He retires with Royal Never Give Up, the same organization with which he began his professional career in 2012.
In a Twitter post, Royal Never Give Up praised Uzi as "not only the heart and soul of RNG, but also an icon in the esports world as a whole. From a teenager onwards he never gave up and worked as hard as he could to be the best he could in his role, he inspired many."
As of today, LPL0006 @UziRNG will officially retire. Uzi was not only the heart and soul of RNG, but also an icon in the esports world as a whole. From a teenager onwards he never gave up and worked as hard as he could to be the best he could in his role, he inspired many. pic.twitter.com/wsqqOnqE4o— Royal Never Give Up (@RNGRoyal) June 3, 2020
Uzi, 23, is League of Legends' most recognizable and beloved player in the sport aside from T1's Lee "Faker" Sang-hyeok. He is considered the greatest bot laner of all time, not only in China's LoL Pro League but in all of League of Legends.

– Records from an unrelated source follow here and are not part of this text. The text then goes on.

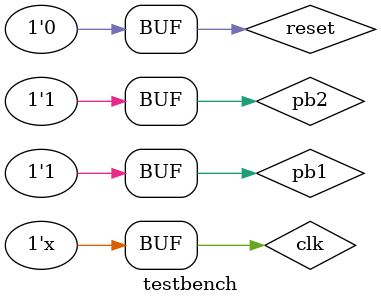
<source format=v>
module testbench();

//Inputs
reg clk,reset;
reg pb1,pb2;  //push-botton inputs

//Outputs
wire 	output1, output2;
wire [6:0] 	seven_segment;

// Instantiate the Design Under Test (DUT)
gear DUT (.clk(clk),.reset(reset),.gear_up(pb1),.gear_down(pb2),.out1(output1),.out2(output2),.seven_seg(seven_segment));

 initial 
	  begin
	  clk = 0;
	  reset = 0;
	  pb1 = 0;
	  pb2 = 0;
	  reset = 1;#10;
	  reset = 0;
	  
	  pb1 = 0;#50;
	  pb1 = 1;#50;
	  pb1 = 0;#50;
	  pb1 = 1;#50;
	  
	  pb2 = 0;#50;
	  pb2 = 1;#50;
	  pb2 = 0;#50;
	  pb2 = 1;#50;
	  end 

  //Clock 
 always 
  begin
   #5 clk = ~clk;
  end

endmodule 
</source>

The star bot laner suffered from chronic hand and shoulder injuries throughout his career. Last year in an interview with Nike, Uzi said that doctors told him he had the arms of someone at least twice his age.
Uzi burst into international fame at 16 years old because of his sensational onstage performances with Royal Club at the 2013 League of Legends World Championship. The team's heavy focus around Uzi and ensuring that he could carry earned Uzi and Royal Club a spot in the finals, where they lost to SK Telecom T1.
Uzi made it to the finals again the next year, this time with the renamed Star Horn Royal Club.
Royal's Uzi-centric playstyle alongside Uzi's emotional and mechanically stunning play earned him the nickname of "puppy" early on in his career, with Royal's playstyle defined as "raise-the-puppy."
Uzi left the Royal organization in 2015 to join OMG and later Qiao Gu Reapers in 2016 before returning to his original League of Legends home, Royal Club (now Royal Never Give Up) in 2017. He remained with the organization until his retirement Wednesday.
In 2018, Uzi won his first LPL championship after five years of trying. This began a string of titles for Uzi that included two LPL championships, the Mid-Season Invitational championship, and the 2018 Asian Games gold medal. The only available title he did not win was the world championship.